Poster Wed, Jul 8, 2026 • 10:30 PM – 12:15 AM PDT HALL A #2611

SJD-SV: Speculative Jacobi Decoding with Semantics Verification for Autoregressive Image Generation

Baoquan Zhang ⋅ Bingqi Shan ⋅ Shihao Fang ⋅ Kenghong Lin ⋅ Xutao Li ⋅ Yunming Ye

Abstract

Speculative Jacobi Decoding (SJD) is an important approach for accelerating autoregressive image generation. Although SJD has shown superior performance, recent studies point out that it usually suffers from a token ambiguity issue during token verification but its reason can not be well explained. To figure out this reason, in this paper, we conduct a visualization analysis on vision token and find that different from text tokens, vision tokens generally corresponds to some local, small, and unclear vision details, which means only using single token is difficult to accurately express a certain semantic, thereby causing token ambiguity issue.

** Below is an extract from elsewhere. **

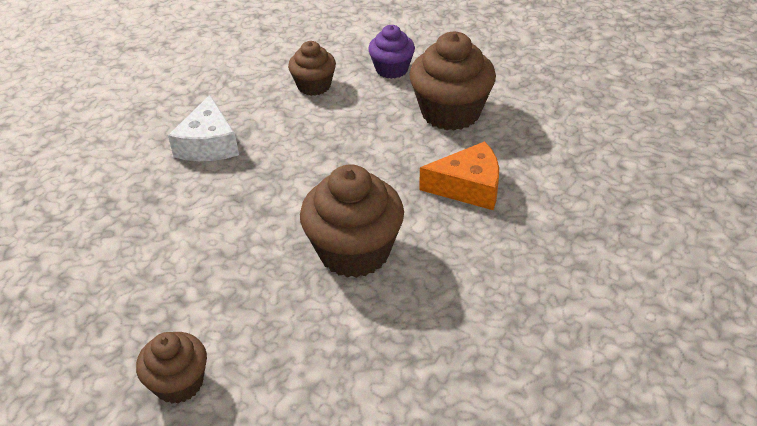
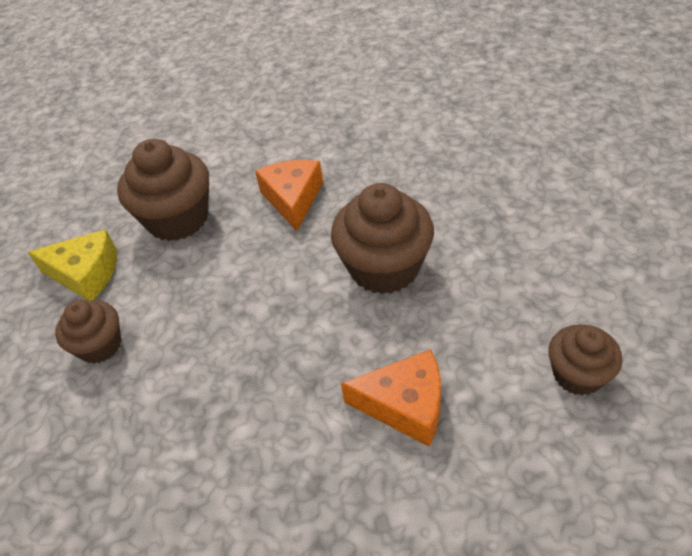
camera: 90 degrees left, 5 degrees up
(196, 253) = (405, 405): none -> orange cheese
(208, 144) = (206, 442): white cheese -> none
(392, 69) = (86, 274): purple cupcake -> yellow cheese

To this end, we propose a novel Speculative Jacobi Decoding with Semantics Verification (called SJD-SV), for accelerating autoregressive image generation. The key idea is that leveraging the strong correction characters between tokens to recognize semantic-aware token subsequence and then instead of perform token-by-token verification, turning to perform verification on semantic-aware token subsequence level for accelerating image generation. In particular, our method is plug-in, which can be directly integrated into existing SJD and its variants. Extensive experiments on various datasets show that existing SJD methods achieve significant performance improvement after integrating our SJD-SV method.

Lay Summary

AI models typically generate images one tiny token at a time. While there are methods to speed up this process, they often struggle to verify if these generated pieces are correct. We discovered this happens because a single visual piece is too small and unclear to carry meaning on its own, unlike a distinct word in a written sentence. To solve this, we visualized how these image tokens behave and confirmed that these tiny pieces must be evaluated in context. We built a new method called SJD-SV. Instead of forcing the AI to verify ambiguous puzzle pieces one by one, our method identifies the strong connections between them, grouping them into larger, recognizable chunks to verify the entire group at once. This acts as an easy-to-use plug-in for existing image-generation systems, significantly accelerating how fast AI can create images without losing accuracy.